There are three traits of resilient people:

1) They confront staunch reality

2) They find meaning in what they do

3) They have the ability to improvise

Each of those were present at The Village Vanguard that day. This is the type of resiliency and flexibility that it takes to build a meaningful career.


I've had a number of discussions with people that are pondering a change in their career. While I appreciate the opportunity to share my thoughts and advice, I often find that I learn as much, if not more, from the discussions. Here is a framework for career decisions, that I have developed through these discussions:

a) Understand and write down your career goals. A 5-year and 10-year view are helpful as a guide. If you don't know where you are going, it is impossible to chart a course. That doesn't mean that the goals won't change/evolve, but all career decision points can use the written goals as a guidepost.

b) Never CHOOSE to take a lateral move. A lateral move is anything that does not change the scope or level of responsibility that you have. When you change roles for an increase in responsibility/scope, your career moves forward. When you take a lateral, I'd argue that you move backwards. There are situations where a lateral move is wise, because it is part of a larger career plan (i.e. skill and experience building). However, that being said, I still don't think people should CHOOSE a lateral move.

c) Careers advance when a person distinguishes themselves. Unique contributions, recognized and rewarded by an internal support group, create moments of distinction. You must decide where you have the best opportunity to distinguish yourself. Note: the environments with the most challenges often present the best opportunity to distinguish oneself.

d) Career growth in most mature companies is a product of i) your performance appraisals, ii) your executive support (i.e. are those that can promote you, personally invested in your success?) and iii) the opportunities available to you (largely dictated by a and b). You must consider where you have the best support and how confident you are in that support. To some extent, this is about managing career risk.

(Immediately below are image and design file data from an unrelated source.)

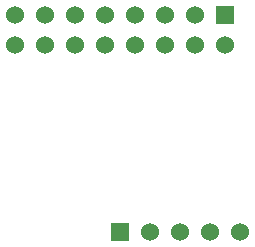
<source format=gbs>
G04 (created by PCBNEW (2013-05-31 BZR 4019)-stable) date 28/01/2014 18:03:58*
%MOIN*%
G04 Gerber Fmt 3.4, Leading zero omitted, Abs format*
%FSLAX34Y34*%
G01*
G70*
G90*
G04 APERTURE LIST*
%ADD10C,0.00590551*%
%ADD11R,0.06X0.06*%
%ADD12C,0.06*%
G04 APERTURE END LIST*
G54D10*
G54D11*
X24500Y-10500D03*
G54D12*
X24500Y-11500D03*
X23500Y-10500D03*
X23500Y-11500D03*
X22500Y-10500D03*
X22500Y-11500D03*
X21500Y-10500D03*
X21500Y-11500D03*
X20500Y-10500D03*
X20500Y-11500D03*
X19500Y-10500D03*
X19500Y-11500D03*
X18500Y-10500D03*
X18500Y-11500D03*
X17500Y-10500D03*
X17500Y-11500D03*
G54D11*
X21000Y-17750D03*
G54D12*
X22000Y-17750D03*
X23000Y-17750D03*
X24000Y-17750D03*
X25000Y-17750D03*
M02*

</source>
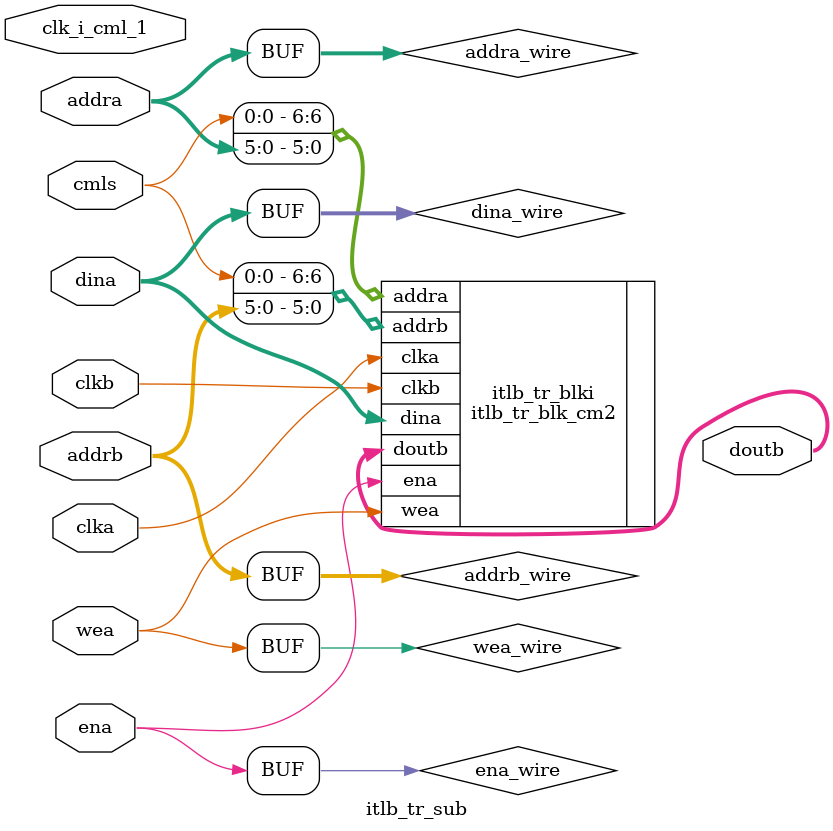
<source format=v>
/*******************************************************************************
*     This file is owned and controlled by Xilinx and must be used             *
*     solely for design, simulation, implementation and creation of            *
*     design files limited to Xilinx devices or technologies. Use              *
*     with non-Xilinx devices or technologies is expressly prohibited          *
*     and immediately terminates your license.                                 *
*                                                                              *
*     XILINX IS PROVIDING THIS DESIGN, CODE, OR INFORMATION "AS IS"            *
*     SOLELY FOR USE IN DEVELOPING PROGRAMS AND SOLUTIONS FOR                  *
*     XILINX DEVICES.  BY PROVIDING THIS DESIGN, CODE, OR INFORMATION          *
*     AS ONE POSSIBLE IMPLEMENTATION OF THIS FEATURE, APPLICATION              *
*     OR STANDARD, XILINX IS MAKING NO REPRESENTATION THAT THIS                *
*     IMPLEMENTATION IS FREE FROM ANY CLAIMS OF INFRINGEMENT,                  *
*     AND YOU ARE RESPONSIBLE FOR OBTAINING ANY RIGHTS YOU MAY REQUIRE         *
*     FOR YOUR IMPLEMENTATION.  XILINX EXPRESSLY DISCLAIMS ANY                 *
*     WARRANTY WHATSOEVER WITH RESPECT TO THE ADEQUACY OF THE                  *
*     IMPLEMENTATION, INCLUDING BUT NOT LIMITED TO ANY WARRANTIES OR           *
*     REPRESENTATIONS THAT THIS IMPLEMENTATION IS FREE FROM CLAIMS OF          *
*     INFRINGEMENT, IMPLIED WARRANTIES OF MERCHANTABILITY AND FITNESS          *
*     FOR A PARTICULAR PURPOSE.                                                *
*                                                                              *
*     Xilinx products are not intended for use in life support                 *
*     appliances, devices, or systems. Use in such applications are            *
*     expressly prohibited.                                                    *
*                                                                              *
*     (c) Copyright 1995-2009 Xilinx, Inc.                                     *
*     All rights reserved.                                                     *
*******************************************************************************/
// The synthesis directives "translate_off/translate_on" specified below are
// supported by Xilinx, Mentor Graphics and Synplicity synthesis
// tools. Ensure they are correct for your synthesis tool(s).

// You must compile the wrapper file itlb_tr_blk.v when simulating
// the core, itlb_tr_blk. When compiling the wrapper file, be sure to
// reference the XilinxCoreLib Verilog simulation library. For detailed
// instructions, please refer to the "CORE Generator Help".

`timescale 1ns/1ps

module itlb_tr_sub(
		clk_i_cml_1,
		cmls,
		
	clka,
	ena,
	wea,
	addra,
	dina,
	clkb,
	addrb,
	doutb);


input clk_i_cml_1;
input cmls;




input clka;
input ena;
input [0 : 0] wea;
input [5 : 0] addra;
input [21 : 0] dina;
input clkb;
input [5 : 0] addrb;
output [21 : 0] doutb;

wire ena_wire;
wire [0 : 0] wea_wire;
wire [5 : 0] addra_wire;
wire [21 : 0] dina_wire;
wire [5 : 0] addrb_wire;

assign ena_wire = ena;
assign wea_wire = wea;
assign addra_wire = addra;
assign dina_wire = dina;
assign addrb_wire = addrb;

itlb_tr_blk_cm2 itlb_tr_blki(
	.clka(clka),
	.ena(ena_wire),
	.wea(wea_wire),
	.addra({cmls, addra_wire}),
	.dina(dina_wire),
	.clkb(clkb),
	.addrb({cmls, addrb_wire}),
	.doutb(doutb));

endmodule



</source>
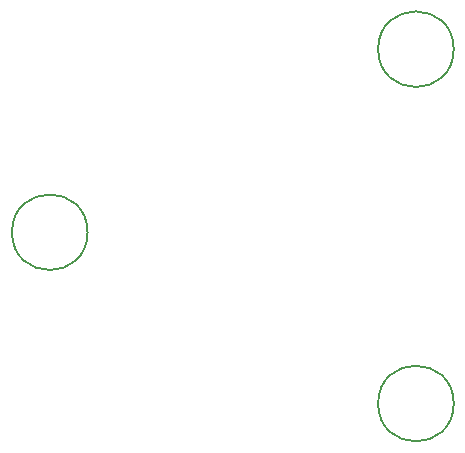
<source format=gbr>
%TF.GenerationSoftware,KiCad,Pcbnew,7.0.7*%
%TF.CreationDate,2023-09-12T13:53:03+02:00*%
%TF.ProjectId,CDU,4344552e-6b69-4636-9164-5f7063625858,rev?*%
%TF.SameCoordinates,Original*%
%TF.FileFunction,Other,Comment*%
%FSLAX46Y46*%
G04 Gerber Fmt 4.6, Leading zero omitted, Abs format (unit mm)*
G04 Created by KiCad (PCBNEW 7.0.7) date 2023-09-12 13:53:03*
%MOMM*%
%LPD*%
G01*
G04 APERTURE LIST*
%ADD10C,0.150000*%
G04 APERTURE END LIST*
D10*
%TO.C,REF\u002A\u002A*%
X84700000Y-71000000D02*
G75*
G03*
X84700000Y-71000000I-3200000J0D01*
G01*
X115700000Y-55500000D02*
G75*
G03*
X115700000Y-55500000I-3200000J0D01*
G01*
X115700000Y-85500000D02*
G75*
G03*
X115700000Y-85500000I-3200000J0D01*
G01*
%TD*%
M02*

</source>
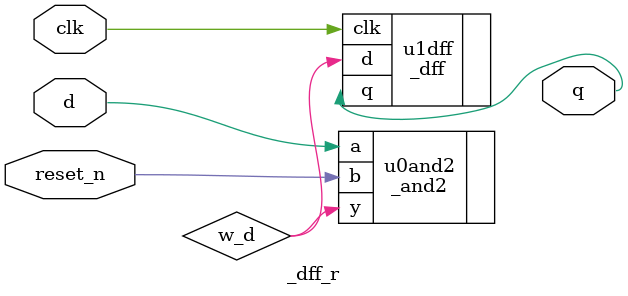
<source format=v>
module _dff_r(clk, reset_n, d,q);// module name _dff_r,

	input clk, reset_n, d;// input signal, clk, reset_n, d
	output q;// output signal q
	
	wire w_d; // 1bit wire w_d
	
	// module instance,module instance name is u0and2, u1dff, use and2, _dff module
	_and2 u0and2(.a(d), .b(reset_n), .y(w_d));
	_dff  u1dff (.clk(clk), .d(w_d), .q(q));
	
endmodule

</source>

e) In a career, you will largely get whatever they ask for, assuming letters (c) and (d) above. This puts the responsibility on the individual to have clarity of their goals/desires and to share them...and to then be reasonably patient. This then puts the responsibility on their bosses to keep them challenged.

f) All risks that you choose to take must have clear and meaningful upside. If you can capture upside opportunity, without taking risk, even better. Don't ever let risk/reward get out of balance.

g) Don't ever make a career move for the 'promise' of a job. If you are being told to take 'job A' for now, and then you'll get 'job B' in 6-12 months, then you should assume that 'job B' will never materialize. I see many people consider this, even when they know that 'job B' is the only reason they would take the role. Yet, they don't realize that the promise of 'job B' is very different from 'job B' itself. It comes back to managing career risk. As the saying goes, 'Good judgement comes from experience, which comes from bad judgement.' Use good judgement and please don't ever take the 'promise' of a job.

h) The primary reason to take a role is to work with a great manager and a great team. Together, they determine nearly all of your happiness in a job. This means letting go of your assumptions about title and money. Making this tradeoff will pay off in surprising ways. Note: I stole this one from somewhere.


Career success is all about careful planning, unvarnished commitment, having a positive attitude and resiliency. The better you are, the more times you will face a decision point. Hopefully, this framework helps you through the decision process.